> **GIVEN TEXT**
The evening of February 28, 2015, was very nostalgic to many Nisei in attendance at Todd Matthew’s Speaker Series presentation at NVC Hall.  His talk and power point slideshow took us back to Seattle’s local Japanese community during the 1900’s.  The pictures depicting some very familiar places, peoples, events were taken by a Japanese American photographer, Elmer Ogawa, and discovered in the Special Collections of the University of Washington Libraries.

Todd Matthews is a reporter, editor, photographer, and freelance journalist whose work has appeared in more than a dozen newspapers and magazines in the Pacific Northwest.  Todd earned an Associate Degree from Seattle Central College and a Bachelor’s Degree in Communications from the University of Washington.  He has received numerous awards for his photojournalism and freelance work and is an editor, reporter, and photographer for the Tacoma Daily Index. 

Originally, Todd was researching the PNW Asian archival papers for information on the Wah Mee Club massacre but became intrigued by the numerous photos and writings of a local Japanese American photojournalist, Elmer Ogawa.  Seems that Elmer kept everything and may have been a “hoarder” of sorts. Combing thru all his correspondence and home movies and 14,000 black & white negatives and 7,000 black & white prints in Elmer’s collection, Todd was able to piece together much of Ogawa’s life. 

Born in 1905, Elmer spent his teenage years working summers in Alaskan canneries while attending the University of Washington and graduated with a business degree. He moved to the East Coast where he worked as a salesman, married his wife Florence, had son Herb, divorced, returned to Seattle, and then freelanced for a variety of Asian American newspapers.  Todd found documentation of Elmer having served in the US Army between 1942 thru 1945.

Spatial layout entries:

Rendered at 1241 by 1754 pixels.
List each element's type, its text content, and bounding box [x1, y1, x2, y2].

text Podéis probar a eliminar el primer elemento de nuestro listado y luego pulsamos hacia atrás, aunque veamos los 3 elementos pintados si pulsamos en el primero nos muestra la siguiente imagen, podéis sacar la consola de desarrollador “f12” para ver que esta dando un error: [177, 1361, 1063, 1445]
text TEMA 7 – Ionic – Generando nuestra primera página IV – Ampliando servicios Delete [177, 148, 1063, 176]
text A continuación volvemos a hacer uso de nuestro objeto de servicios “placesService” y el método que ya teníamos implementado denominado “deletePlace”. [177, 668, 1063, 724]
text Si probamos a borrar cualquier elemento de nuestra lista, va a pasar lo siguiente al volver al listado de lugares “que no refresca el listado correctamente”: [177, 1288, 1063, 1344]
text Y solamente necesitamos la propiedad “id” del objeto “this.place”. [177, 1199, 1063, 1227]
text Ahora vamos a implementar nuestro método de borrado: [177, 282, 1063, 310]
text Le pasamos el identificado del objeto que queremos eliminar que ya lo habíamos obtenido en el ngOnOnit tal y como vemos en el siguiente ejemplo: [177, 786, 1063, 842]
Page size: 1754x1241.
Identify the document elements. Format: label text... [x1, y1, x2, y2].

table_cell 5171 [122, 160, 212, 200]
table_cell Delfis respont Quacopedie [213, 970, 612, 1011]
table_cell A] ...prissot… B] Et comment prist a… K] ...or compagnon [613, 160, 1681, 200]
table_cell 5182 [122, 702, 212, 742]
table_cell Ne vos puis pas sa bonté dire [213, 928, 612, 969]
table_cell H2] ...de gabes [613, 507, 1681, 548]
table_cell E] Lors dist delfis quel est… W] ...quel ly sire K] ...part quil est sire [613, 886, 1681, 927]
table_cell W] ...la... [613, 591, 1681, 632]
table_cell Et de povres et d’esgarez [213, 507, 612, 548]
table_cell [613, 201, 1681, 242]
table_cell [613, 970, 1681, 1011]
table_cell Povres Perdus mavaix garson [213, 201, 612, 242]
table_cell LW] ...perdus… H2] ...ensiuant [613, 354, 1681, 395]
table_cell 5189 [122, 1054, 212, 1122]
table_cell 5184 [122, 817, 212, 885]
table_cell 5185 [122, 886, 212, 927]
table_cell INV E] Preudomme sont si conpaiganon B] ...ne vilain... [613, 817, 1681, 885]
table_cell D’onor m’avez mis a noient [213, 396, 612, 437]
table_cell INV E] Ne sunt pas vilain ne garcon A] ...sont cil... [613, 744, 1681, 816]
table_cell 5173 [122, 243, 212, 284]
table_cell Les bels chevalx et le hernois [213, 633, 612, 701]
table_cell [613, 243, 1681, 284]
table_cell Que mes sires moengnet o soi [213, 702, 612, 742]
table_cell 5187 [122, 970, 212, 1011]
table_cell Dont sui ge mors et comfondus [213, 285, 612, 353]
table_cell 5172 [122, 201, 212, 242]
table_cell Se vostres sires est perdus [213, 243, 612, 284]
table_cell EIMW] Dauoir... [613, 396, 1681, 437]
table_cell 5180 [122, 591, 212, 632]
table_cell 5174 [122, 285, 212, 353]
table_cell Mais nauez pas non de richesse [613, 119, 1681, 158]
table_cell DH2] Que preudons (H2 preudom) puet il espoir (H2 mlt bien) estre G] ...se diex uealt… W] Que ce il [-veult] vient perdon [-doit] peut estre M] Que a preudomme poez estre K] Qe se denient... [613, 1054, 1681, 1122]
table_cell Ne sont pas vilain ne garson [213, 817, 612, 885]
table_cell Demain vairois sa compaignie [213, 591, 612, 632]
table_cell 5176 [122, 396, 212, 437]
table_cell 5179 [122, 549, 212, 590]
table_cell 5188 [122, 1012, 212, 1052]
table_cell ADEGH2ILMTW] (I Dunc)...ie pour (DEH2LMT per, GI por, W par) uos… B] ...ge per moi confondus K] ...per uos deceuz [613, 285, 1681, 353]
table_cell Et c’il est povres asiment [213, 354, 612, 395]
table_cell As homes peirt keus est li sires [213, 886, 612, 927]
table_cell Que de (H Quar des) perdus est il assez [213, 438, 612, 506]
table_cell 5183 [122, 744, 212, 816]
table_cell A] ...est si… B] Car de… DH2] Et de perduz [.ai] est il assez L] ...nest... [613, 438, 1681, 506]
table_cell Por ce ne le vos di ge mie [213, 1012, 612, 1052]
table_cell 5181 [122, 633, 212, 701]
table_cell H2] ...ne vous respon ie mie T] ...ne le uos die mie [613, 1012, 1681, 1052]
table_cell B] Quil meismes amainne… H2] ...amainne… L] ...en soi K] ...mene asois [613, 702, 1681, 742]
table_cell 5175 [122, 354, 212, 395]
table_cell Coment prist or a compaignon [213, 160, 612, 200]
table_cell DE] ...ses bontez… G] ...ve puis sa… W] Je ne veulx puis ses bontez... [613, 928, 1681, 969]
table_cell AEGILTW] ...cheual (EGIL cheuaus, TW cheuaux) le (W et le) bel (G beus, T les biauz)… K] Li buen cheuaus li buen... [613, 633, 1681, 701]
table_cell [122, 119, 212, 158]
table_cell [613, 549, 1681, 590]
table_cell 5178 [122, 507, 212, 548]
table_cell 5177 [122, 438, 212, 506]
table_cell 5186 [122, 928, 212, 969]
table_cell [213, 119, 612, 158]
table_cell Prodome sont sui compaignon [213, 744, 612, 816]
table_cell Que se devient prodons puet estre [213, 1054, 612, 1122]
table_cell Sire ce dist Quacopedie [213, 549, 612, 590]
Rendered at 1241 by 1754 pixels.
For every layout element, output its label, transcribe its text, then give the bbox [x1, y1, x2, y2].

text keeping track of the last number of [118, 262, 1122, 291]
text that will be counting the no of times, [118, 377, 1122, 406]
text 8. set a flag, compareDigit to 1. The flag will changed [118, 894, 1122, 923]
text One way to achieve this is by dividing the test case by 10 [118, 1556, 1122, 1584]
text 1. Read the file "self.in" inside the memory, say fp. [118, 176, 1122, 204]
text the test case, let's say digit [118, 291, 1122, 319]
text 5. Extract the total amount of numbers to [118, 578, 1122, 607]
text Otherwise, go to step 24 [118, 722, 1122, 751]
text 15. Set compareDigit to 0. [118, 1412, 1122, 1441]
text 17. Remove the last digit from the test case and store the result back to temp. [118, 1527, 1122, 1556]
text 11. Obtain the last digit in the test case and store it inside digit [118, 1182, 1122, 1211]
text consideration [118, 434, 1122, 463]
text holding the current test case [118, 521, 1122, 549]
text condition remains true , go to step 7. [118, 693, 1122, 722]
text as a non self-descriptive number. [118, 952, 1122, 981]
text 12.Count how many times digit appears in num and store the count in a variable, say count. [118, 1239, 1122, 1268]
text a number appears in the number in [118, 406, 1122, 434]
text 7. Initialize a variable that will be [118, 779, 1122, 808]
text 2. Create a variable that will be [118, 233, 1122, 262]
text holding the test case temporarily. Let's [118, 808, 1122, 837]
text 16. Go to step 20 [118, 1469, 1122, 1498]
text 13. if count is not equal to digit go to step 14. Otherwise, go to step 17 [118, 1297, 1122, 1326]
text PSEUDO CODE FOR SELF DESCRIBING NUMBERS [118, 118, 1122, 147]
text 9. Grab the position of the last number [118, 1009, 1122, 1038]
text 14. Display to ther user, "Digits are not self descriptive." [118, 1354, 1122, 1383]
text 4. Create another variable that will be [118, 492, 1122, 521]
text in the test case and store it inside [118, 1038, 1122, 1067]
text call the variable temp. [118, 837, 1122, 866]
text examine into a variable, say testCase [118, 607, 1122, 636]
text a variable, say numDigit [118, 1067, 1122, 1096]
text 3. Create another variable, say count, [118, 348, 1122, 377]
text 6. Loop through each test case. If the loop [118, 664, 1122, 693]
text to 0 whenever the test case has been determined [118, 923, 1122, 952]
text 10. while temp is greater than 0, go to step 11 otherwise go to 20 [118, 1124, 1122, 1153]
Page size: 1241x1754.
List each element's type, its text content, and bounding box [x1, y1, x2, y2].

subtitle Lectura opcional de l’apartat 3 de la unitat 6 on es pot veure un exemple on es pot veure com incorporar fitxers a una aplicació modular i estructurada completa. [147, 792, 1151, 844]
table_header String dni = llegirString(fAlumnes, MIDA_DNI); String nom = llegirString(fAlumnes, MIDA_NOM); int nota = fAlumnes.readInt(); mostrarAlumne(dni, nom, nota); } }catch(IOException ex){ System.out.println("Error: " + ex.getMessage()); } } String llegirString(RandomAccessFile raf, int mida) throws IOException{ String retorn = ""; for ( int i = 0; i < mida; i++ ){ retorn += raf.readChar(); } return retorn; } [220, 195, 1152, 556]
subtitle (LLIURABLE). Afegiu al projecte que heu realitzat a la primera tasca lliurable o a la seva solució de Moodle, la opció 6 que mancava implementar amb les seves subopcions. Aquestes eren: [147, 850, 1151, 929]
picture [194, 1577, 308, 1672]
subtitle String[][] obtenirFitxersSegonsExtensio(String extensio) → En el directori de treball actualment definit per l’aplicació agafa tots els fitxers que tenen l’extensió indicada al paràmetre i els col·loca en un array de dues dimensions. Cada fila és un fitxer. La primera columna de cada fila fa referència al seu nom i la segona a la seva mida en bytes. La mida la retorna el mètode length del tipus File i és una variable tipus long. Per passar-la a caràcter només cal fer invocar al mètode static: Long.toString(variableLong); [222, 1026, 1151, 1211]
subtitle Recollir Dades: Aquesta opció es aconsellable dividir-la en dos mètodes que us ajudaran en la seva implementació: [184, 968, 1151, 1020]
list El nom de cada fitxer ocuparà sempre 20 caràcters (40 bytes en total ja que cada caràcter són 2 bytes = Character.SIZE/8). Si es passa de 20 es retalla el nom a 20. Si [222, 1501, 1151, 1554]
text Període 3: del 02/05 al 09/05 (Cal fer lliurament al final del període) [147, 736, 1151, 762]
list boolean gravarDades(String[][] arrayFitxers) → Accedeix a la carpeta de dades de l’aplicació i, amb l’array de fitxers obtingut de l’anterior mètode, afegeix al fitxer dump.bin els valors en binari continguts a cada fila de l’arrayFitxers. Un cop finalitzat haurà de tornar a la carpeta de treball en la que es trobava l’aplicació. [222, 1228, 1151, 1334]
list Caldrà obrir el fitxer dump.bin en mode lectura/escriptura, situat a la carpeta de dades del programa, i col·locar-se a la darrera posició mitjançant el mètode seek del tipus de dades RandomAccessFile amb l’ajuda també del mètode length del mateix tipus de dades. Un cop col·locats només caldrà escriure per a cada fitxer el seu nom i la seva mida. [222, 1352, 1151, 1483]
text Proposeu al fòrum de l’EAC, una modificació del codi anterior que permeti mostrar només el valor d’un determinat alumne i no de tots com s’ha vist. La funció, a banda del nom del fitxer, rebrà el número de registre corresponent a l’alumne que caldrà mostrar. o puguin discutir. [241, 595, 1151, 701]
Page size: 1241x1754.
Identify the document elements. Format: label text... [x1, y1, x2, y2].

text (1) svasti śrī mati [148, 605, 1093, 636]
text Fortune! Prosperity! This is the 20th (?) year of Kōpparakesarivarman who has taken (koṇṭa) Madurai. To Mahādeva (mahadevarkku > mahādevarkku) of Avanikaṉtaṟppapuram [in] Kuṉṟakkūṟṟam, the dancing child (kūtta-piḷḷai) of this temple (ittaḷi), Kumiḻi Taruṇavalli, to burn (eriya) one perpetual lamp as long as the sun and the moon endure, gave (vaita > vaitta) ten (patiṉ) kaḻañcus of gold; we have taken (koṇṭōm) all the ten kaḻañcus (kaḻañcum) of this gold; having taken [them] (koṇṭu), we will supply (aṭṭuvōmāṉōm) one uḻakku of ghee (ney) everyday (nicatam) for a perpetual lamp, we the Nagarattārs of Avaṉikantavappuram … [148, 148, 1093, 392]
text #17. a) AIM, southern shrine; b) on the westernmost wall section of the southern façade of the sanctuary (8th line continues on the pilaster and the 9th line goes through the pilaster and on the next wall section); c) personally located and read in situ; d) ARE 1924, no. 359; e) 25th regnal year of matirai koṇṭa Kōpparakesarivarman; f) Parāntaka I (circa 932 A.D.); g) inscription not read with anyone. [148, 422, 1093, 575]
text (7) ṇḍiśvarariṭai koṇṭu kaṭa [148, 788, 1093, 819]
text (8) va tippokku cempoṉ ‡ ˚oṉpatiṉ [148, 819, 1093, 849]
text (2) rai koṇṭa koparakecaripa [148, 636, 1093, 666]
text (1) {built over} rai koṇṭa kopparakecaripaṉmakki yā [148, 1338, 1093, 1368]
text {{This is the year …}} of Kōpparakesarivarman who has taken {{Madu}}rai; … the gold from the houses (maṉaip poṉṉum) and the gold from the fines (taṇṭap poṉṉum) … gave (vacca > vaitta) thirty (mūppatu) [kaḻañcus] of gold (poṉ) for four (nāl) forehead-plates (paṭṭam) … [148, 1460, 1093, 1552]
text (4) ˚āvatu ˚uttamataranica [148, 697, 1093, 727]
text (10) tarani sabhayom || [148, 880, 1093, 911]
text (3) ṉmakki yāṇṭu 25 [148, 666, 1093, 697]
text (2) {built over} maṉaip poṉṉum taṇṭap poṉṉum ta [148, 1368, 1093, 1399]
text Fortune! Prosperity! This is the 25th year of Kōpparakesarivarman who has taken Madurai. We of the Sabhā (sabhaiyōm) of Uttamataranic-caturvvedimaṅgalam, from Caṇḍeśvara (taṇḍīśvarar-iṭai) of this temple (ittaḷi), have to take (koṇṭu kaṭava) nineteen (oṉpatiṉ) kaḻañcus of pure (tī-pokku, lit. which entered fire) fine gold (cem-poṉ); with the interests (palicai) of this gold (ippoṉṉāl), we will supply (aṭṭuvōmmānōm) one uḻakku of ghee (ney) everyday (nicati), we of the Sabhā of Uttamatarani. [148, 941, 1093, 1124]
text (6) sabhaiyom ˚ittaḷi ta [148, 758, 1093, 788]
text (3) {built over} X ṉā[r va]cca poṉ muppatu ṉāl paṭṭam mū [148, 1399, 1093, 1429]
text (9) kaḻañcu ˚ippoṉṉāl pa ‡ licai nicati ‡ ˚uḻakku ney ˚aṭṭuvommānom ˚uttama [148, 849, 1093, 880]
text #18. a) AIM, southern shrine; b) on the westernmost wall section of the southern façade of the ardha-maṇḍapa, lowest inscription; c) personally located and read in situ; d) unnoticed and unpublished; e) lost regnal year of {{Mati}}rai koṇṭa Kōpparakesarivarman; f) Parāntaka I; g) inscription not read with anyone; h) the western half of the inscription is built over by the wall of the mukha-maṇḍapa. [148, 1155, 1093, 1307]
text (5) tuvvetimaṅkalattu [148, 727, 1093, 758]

> **PROBLEMS AND TASKS**
1. Answer these questions using the text.
(a) On what date did Todd Matthews give his Speaker Series presentation at NVC Hall?
(b) Where did Todd Matthews earn his Associate Degree?
(c) How many black & white negatives were in Elmer Ogawa's collection?
2. Rewrite the part of the text that opens with the words containing "The evening of" and closes with "of Washington Libraries.", putting "memorable" in place of "nostalgic".

> **ANSWERS TO EACH TASK**
1.
(a) February 28, 2015
(b) Seattle Central College
(c) 14,000

2.
The evening of February 28, 2015, was very memorable to many Nisei in attendance at Todd Matthew’s Speaker Series presentation at NVC Hall.  His talk and power point slideshow took us back to Seattle’s local Japanese community during the 1900’s.  The pictures depicting some very familiar places, peoples, events were taken by a Japanese American photographer, Elmer Ogawa, and discovered in the Special Collections of the University of Washington Libraries.